Kasus Baru Corona di Jateng Tembus 2.036 Ungguli DKI, Apa Sebabnya?

Angling Adhitya Purbaya - detikNews
Minggu, 29 Nov 2020 20:04 WIB
Poster
Ilsutrasi pandemi virus Corona di Jawa Tengah. (Foto: Edi Wahyono)
Semarang -

Provinsi Jawa Tengah menyumbang kasus baru virus Corona atau COVID-19 terbanyak di Indonesia menurut data terbaru Satgas Penanganan COVID-19. Apa sebabnya?

Kepala Dinas Kesehatan Jawa Tengah, Yulianto Prabowo, mengatakan makin meningkatnya jumlah kasus positif Corona merupakan konsekuensi dari mesifnya tes COVID-19. Ia menyebut 90 persen kasus yang ditemukan saat ini adalah Orang Tanpa Gejala (OTG).

"Tes kita minggu ini meningkat, konsekuensinya temuannya banyak, 90 persen OTG," kata Yulianto lewat pesan singkat saat dikonfirmasi wartawan, Minggu (29/11/2020).

Ia kembali mengimbau semua pihak menerapkan protokol kesehatan di antaranya 3M yaitu Menggunakan Masker, Mencuci Tangan, dan Menjaga Jarak. Sementara itu menurutnya upaya Tracing, Testing, Treatment (3T) terus dilakukan.

"Langkah tingkatkan ketaatan 3M dan 3T, batasi kegiatan-kegiatan kemasyarakatan, keagamaan secara ketat, prokes dilaksanakan dengan sungguh-sungguh," jelasnya.

Untuk diketahui Berdasarkan data dari Satgas Penanganan COVID-19, Sabtu (28/11), total kumulatif kasus positif Corona di RI hari ini berjumlah 534.266. Data ini dihimpun secara berkala setiap harinya per pukul 12.00 WIB.

Sebanyak 6.267 kasus positif Corona ditemukan dari hasil pemeriksaan terhadap 42.903 spesimen.
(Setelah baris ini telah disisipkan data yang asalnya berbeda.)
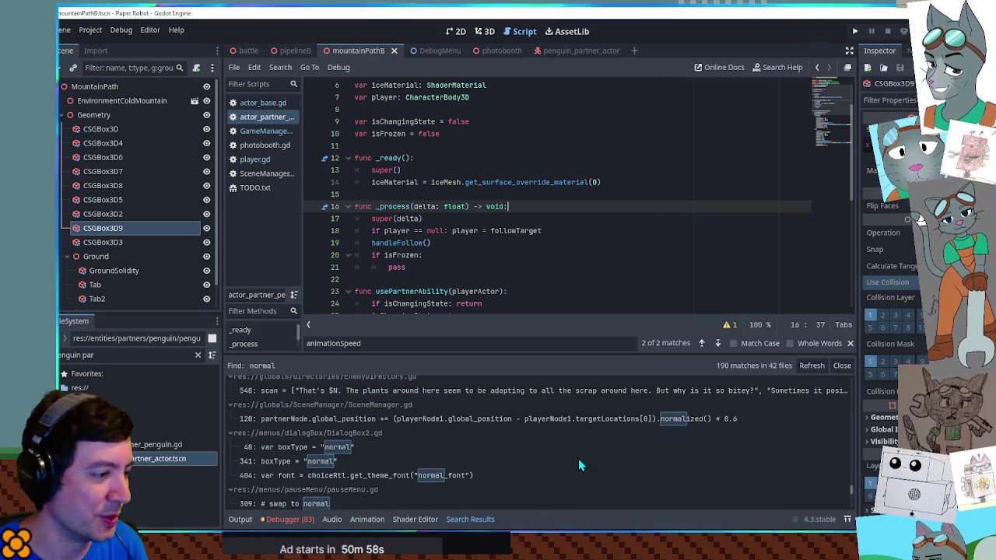
scroll(580, 466, "up", 1)
scroll(578, 458, "up", 1)
scroll(578, 458, "up", 3)
scroll(578, 459, "up", 1)
scroll(579, 458, "up", 1)
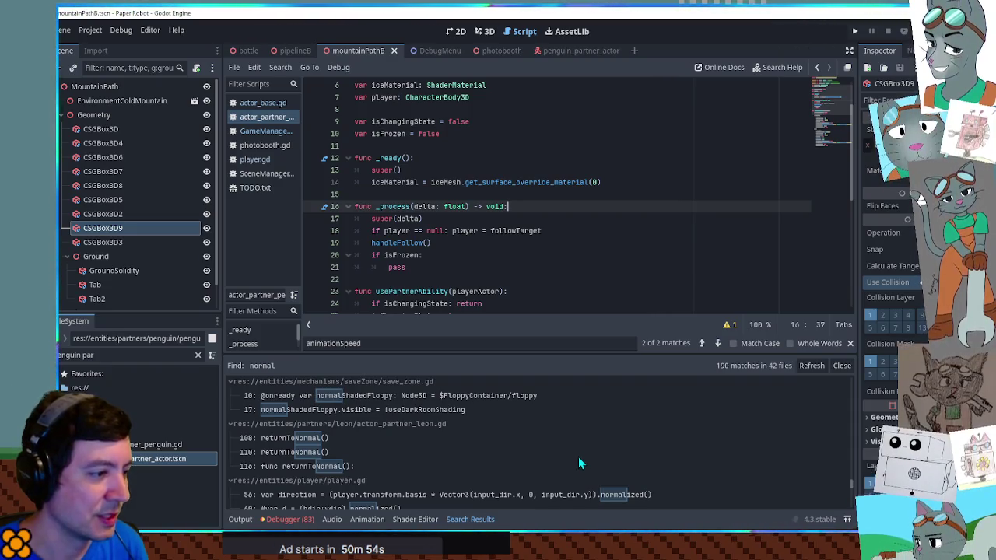
scroll(578, 457, "up", 3)
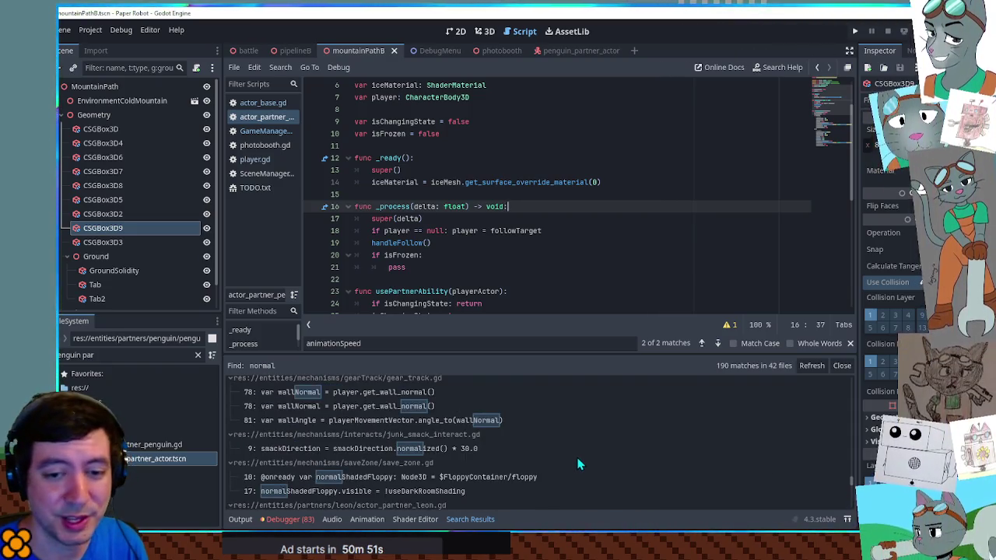
scroll(578, 464, "up", 1)
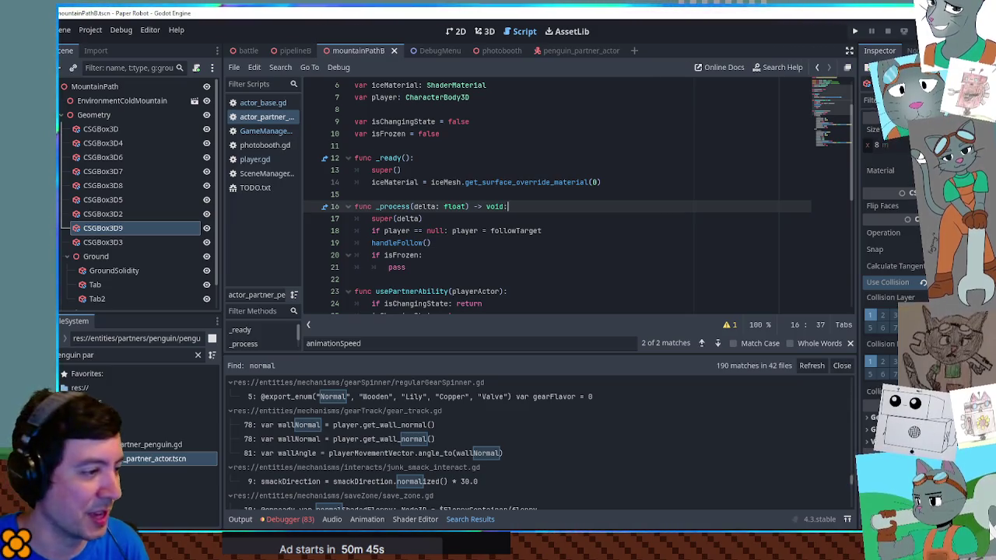
left_click(413, 439)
Jawa Tengah menjadi provinsi penyumbang terbanyak dengan 2.036 kasus positif. Kedua ada DKI Jakarta dengan 1.431 kasus, lalu Jawa Timur di tempat ketiga dengan 412 kasus positif.

Sedangkan angka kematian COVID-19 Indonesia per 29 November yaitu 169 kasus. Terbanyak dilaporkan di Jawa Tengah dengan catatan 73 kasus. Di urutan kedua ada Jawa Timur dengan catatan 29 kasus kematian COVID-19, lalu DKI dengan 19 kasus.

Untuk angka kesembuhan, Jawa Tengah juga masuk 3 besar. Dari total kesembuhan hari ini yang bertambah 3.810, terbanyak dari DKI Jakarta, yakni sebesar 814. Di bawahnya ada Jabar dengan 770 pasien sembuh dan Jateng dengan 760 pasien sembuh.